His brother Terry said: “They say he has become violent and had to be moved, but we believe a lot of that is in reaction to the way he is being treated. 

“He has always had a fear of hospitals and doctors and we think this is making his condition worse. 

“He is not violent to us or his neighbours when we visit.”

He added: “What I cannot believe is that there is nowhere in Camden, or even in London, that can take him. They are not doing anything revolutionary [in Northampton]. At no stage have they tried to put him back in his home – not even to see how he reacts.”

He said the round trip took two-and-a-half hours and the visitors book at St Andrew’s had not been signed for one week, adding “we are frightened he is just getting left up there.”

He has written a letter seeking help to Frank Dobson MP, the council’s head of social services Councillor Pat Callaghan and Camden and Islington Foundation (C&IFT) trust chairman Richard Arthur.

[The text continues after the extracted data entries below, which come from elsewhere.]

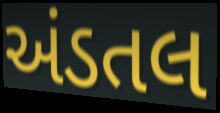
અંડતલ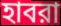
হাবরাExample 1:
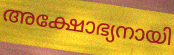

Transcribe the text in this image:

അക്ഷോഭ്യനായി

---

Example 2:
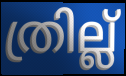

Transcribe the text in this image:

ത്രില്ല്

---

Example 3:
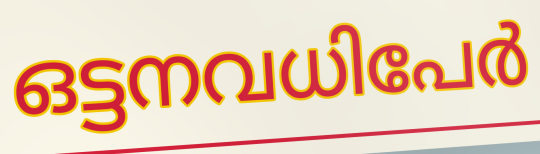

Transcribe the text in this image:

ഒട്ടനവധിപേർ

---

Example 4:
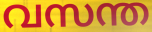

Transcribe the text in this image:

വസന്ത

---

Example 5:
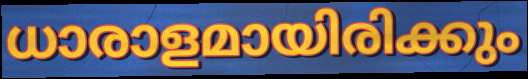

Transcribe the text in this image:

ധാരാളമായിരിക്കും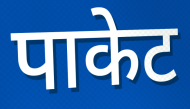
पाकेट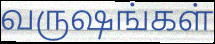
வருஷங்கள்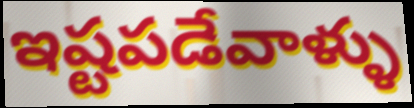
ఇష్టపడేవాళ్ళుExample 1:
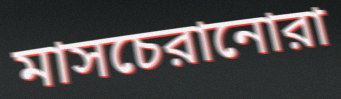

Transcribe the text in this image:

মাসচেরানোরা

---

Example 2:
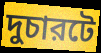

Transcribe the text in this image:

দুচারটে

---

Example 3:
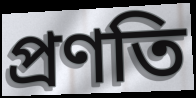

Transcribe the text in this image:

প্রণতি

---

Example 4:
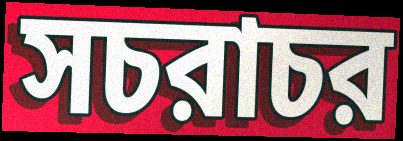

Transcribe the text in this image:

সচরাচর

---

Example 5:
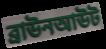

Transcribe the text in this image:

ব্রাউনআউটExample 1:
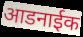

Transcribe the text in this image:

आडनाईक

Mr Arthur, former leader of Camden Council, has dismissed pleas to personally intervene, adding his consultants’ decisions were always clinically-based.

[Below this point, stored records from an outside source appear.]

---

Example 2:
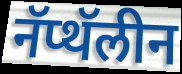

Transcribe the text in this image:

नॅप्थॅलीन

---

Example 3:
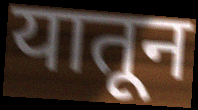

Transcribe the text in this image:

यातून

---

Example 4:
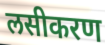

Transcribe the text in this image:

लसीकरण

Mr Costello was a popular figure at the Crowndale centre in Mornington Crescent where he worked. He led the successful campaign to have a health centre at the Crowndale, and when he retired, a huge party was thrown in his honour. 

Friend Liz Ryan said: “Tom has been a lifelong campaigner on numerous local issues and was a constant thorn in the side of the Camden establishment, which now has his life in its hands.”

The cost to Camden NHS of transferring Mr Costello to privately-run St Andrew’s is around £500 a day –  totalling some £3,500 for a week. The cost of providing him with 24-hour carers in his home is £900 per week.

Dementia with Lewy Bodies is one of the most common forms of dementia, caused by microscopic protein deposits in the brain. 

Thought to be rare until the 1980s, Lewy Bodies are found in 15 per cent of dementia cases in older people.

The spokeswoman for the Lewy Body Society said: “Lewy Body is very different to Alzheimer’s – patients often suffer moments of complete clarity.

“I am hearing a lot about what is happening in London and it sounds as if it’s the worst place to be for treatment  – it is a real postcode lottery in terms of treatment.

“It is horrendous that people go through these moves. The patient should be able to be treated in his own home.” 

DLB specialists at King’s College Institute of Psychiatry are based at the Maudsley – a possible alternative for Mr Costello.

A spokesman for the south London NHS trust said: “The reason for the cutbacks is that the demand for acute beds is decreasing.”

On announcing plans to close two Camden mental health hospitals, C&IFT medical director Sylvia Tang said two of Camden’s four mental health hospitals could be closed because of a “sustained bed vacancy”. There are on average between 45-70 empty beds in Camden, she added.

A C&IFT spokesman said: “Whilst we cannot comment on individual cases, we guarantee that all our service users who need an inpatient bed will be provided with one, and we make this as close to their home as we can.”